SABARIA DAN GALANG

Ester Dwi Wulan Nugraheni 13 Desember 2011

Hampir setiap malam dia mengunjungi saya di rumah untuk belajar membaca. Bahkan, dia tak mau lagi memanggil saya Bu Guru atau Bu Ester ketika di rumah. Dia lebih memilih memanggil saya Kak Ester."Sama seperti Galang", begitu ungkapnya memberikan alasan mengapa harus memanggil saya Kak Ester. Dia ingin memanggil seperti itu agar sama dengan Galang --adik priara (adik angkat)saya-- biasa memanggil saya. Namanya Sabaria, seorang murid kelas 1 SD yang belum mampu membaca dan menulis.
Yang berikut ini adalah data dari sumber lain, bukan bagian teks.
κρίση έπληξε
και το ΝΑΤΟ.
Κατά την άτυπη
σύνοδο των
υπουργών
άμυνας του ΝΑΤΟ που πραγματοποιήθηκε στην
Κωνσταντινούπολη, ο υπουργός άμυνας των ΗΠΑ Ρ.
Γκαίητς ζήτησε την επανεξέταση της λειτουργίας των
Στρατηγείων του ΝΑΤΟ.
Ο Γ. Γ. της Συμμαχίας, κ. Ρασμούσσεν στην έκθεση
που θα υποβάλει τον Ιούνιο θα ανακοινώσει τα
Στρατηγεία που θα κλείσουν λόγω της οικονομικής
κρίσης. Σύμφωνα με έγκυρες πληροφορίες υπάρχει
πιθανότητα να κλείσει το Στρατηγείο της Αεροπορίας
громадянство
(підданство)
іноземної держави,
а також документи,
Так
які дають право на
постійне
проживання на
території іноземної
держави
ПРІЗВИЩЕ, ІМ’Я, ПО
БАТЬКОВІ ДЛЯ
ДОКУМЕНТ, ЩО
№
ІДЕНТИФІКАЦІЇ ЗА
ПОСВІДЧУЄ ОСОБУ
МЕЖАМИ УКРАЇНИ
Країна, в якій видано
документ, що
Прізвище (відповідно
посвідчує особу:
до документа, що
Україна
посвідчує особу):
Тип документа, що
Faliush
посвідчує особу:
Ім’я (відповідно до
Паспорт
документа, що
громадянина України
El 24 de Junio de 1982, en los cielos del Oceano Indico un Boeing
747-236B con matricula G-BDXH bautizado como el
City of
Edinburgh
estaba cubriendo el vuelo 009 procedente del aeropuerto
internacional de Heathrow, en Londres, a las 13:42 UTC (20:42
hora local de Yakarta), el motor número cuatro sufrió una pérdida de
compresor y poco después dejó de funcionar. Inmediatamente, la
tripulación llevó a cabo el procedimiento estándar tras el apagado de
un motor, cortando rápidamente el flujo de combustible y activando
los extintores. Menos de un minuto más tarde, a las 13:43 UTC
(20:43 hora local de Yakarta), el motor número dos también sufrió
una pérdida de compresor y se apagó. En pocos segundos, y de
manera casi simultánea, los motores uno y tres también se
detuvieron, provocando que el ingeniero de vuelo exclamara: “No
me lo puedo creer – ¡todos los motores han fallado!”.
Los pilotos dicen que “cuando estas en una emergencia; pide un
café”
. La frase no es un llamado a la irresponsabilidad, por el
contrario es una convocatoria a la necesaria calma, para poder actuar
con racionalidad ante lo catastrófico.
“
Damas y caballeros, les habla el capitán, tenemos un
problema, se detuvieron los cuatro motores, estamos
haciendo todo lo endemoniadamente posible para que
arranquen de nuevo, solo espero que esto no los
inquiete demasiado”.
Sebenarnya, usianya belum mencukupi untuk masuk SD. Namun, karena ketika sekolah di TK dia jarang masuk lantaran gurunya yang jarang juga datang ke sekolah, Sabaria akhirnya dimasukkan SD agar tetap sekolah.

Sabaria rajin datang ke rumah saya untuk belajar membaca. Bahkan, ibunya selalu mendorong dia untuk belajar dengan saya. Begitu pun dengan saya, suka mengajar dia karena semangatnya dan orangtuanya mendukung pula. Namun, saya mengalami sedikit kesulitan dalam mengajarkan membaca dan menulis kepadanya. Pasalnya dia sangat sulit menangkap apa yang saya ajarkan, padahal saya sudah menggunakan berbagai cara, dari menggunakan gambar, gerakan tangan, mengingat dengan hal-hal yang dia sukai, dan lagu. Namun, anak ini tak pernah bisa mengingat apa yang diajarkan. Dia selalu tak bisa mengulangi yang sudah saya sampaikan, misalnya mengingat huruf. Meskipun demikian, dia sangat pintar di bidang yang satu ini, yaitu menggambar.

Untuk usia 5 tahunan, saya kira gambar buatannya sudah bagus. Dia sangat lihai menggambar orang. Logika berpikirnya sudah berjalan dengan baik. Gambar orang buatannya beragam, ada yang memakai sepatu berhak tinggi, gaun, dan sebagainya. Menurut saya, dia sangat berbakat dalam menggambar. Saya pun selalu memotivasi dia untuk tetap menggambar dengan cara sehabis belajar membaca dia boleh menggambar di buku gambar. Dengan ibunya pun saya selalu menekankan bahwa Sabaria bukan anak yang bodoh karena dia belum bisa membaca. Namun, Sabaria punya keunggulan di bidang lain, yaitu menggambar. Saya pun selalu memotivasi ibunya bahwa menggambar itu bukan hal yang buruk dan bakatnya ini harus tetap dikembangkan. Saya merasa bahagia karena beliau menanggapinya dengan baik, bahkan membelikan Sabaria banyak sekali buku gambar. Artinya, ibunya bisa memahami keadaannya.

Ada anak lain yang selalu ikut ketika saya belajar dengan Sabaria. Anak ini lebih kecil dari Sabaria, bahkan belum sekolah. Usianya baru 4 tahun. Namun, jangan salah, dia sangat jenius. Namanya Galang, dia adalah adik priara saya. Berbeda seratus delapanpuluh derajat dengan Sabaria, Galang sangat mudah menangkap dan mengingat hal-hal baru yang diajarkan. Saya tak perlu banyak energi untuk mengajarinya membaca. Hanya dengan diucapkan dan diperlihatkan satu kali saja dia sudah bisa menirukan dan mengingatnya. Bahkan, saat ini dia sudah bisa menambah bilangan sederhana. Selain itu, Galang juga pintar bernyanyi. Dia juga sudah bisa menyalakan dan mematikan laptop serta memfoto menggunakan kamera digital dengan hasil foto yang lumayan.

Sabaria dan Galang memang berbeda, namun mereka memiliki keunggulan di bidangnya masing-masing. Mereka adalah anak pulau yang jauh dari peradaban kota, tapi mereka juga seperti anak-anak lain di negeri ini. Mereka anak yang luar biasa. Semoga orang di desa kami --Pelita-- akan semakin terbuka dengan hal-hal baru yang positif sehingga anak-anak lebih memiliki dunia yang indah dan bisa mengembangkan bakatya masing-masing. Ingin rasanya segera beranjak ke tigapuluh tahun lagi dan bisa melihat anak-anak di desa kami beranjak menjadi orang dewasa. Mungkin Galang akan menjadi seorang ilmuwan dan Sabaria menjadi desainer yang handal.